Because this project is not heavily weighted in the grade, Gilchrist chooses to grade them based on effort and circumstance. Each project is unique, and some require students to meet more stipulations than others. Different groups get farther than others. How well the team worked with the organization to meet their mutual goals, effort, and ability to convey health related information all factor into the grade. (For more on HOD 2510, see this 2011 Vanderbilt news article.)

Our final panelist, Steve Wernke, assigns a semester-long project that asks students to engage in his passions for anthropological data analysis. He teaches Anthropology 280: Introduction to GIS and Remote Sensing, in which students learn how to use certain instruments and data sets to learn more about anthropology. At the end of the semester, to demonstrate their knowledge, students choose a research question, produce research and data through the techniques learned in the class, and present their findings in a poster symposium.
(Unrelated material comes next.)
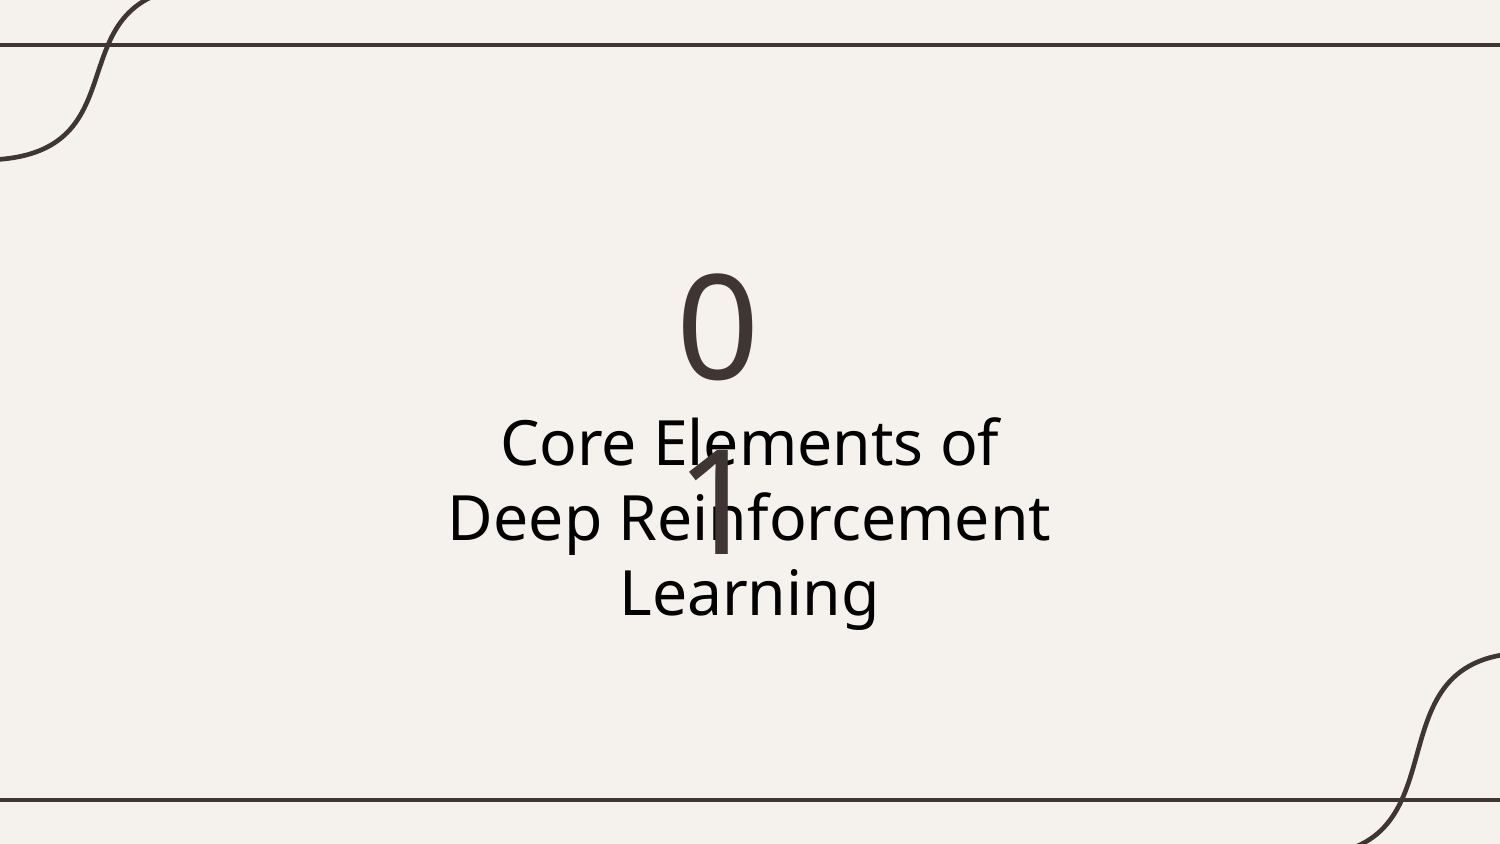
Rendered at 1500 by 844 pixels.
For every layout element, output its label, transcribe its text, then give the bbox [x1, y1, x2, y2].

Wernke has been very impressed with the results of this project. In the past, he has had students use their specific interests and major foci as research questions. For example, one of his Classical Studies and Anthropology double major students looked at ancient Greek cities and their layouts. Using the GIS and other techniques from the class, she came upon interesting trends in city layout across examples of Greek Civilization.

This project, because it encompasses both course content, prior knowledge (from the Anthropology major) and creativity, is heavily weighted in the course grade. Wernke has always been impressed by the results of this project, and notes that because students get to choose the topic, generally they are much more invested in the final product.

The project itself requires oversight by Wernke to make sure the students are on track and understand what their data means. This requires much of Wernke’s time, but he says that the learning students receive from this project make that investment well worth the effort.

Each of these panelists make their students into producers through a project that incorporates student interests, class curriculum, and real world knowledge or experience. Both the professors and the students believe that these projects define their Vanderbilt experience and allow for hands-on understanding to enforce classroom concepts.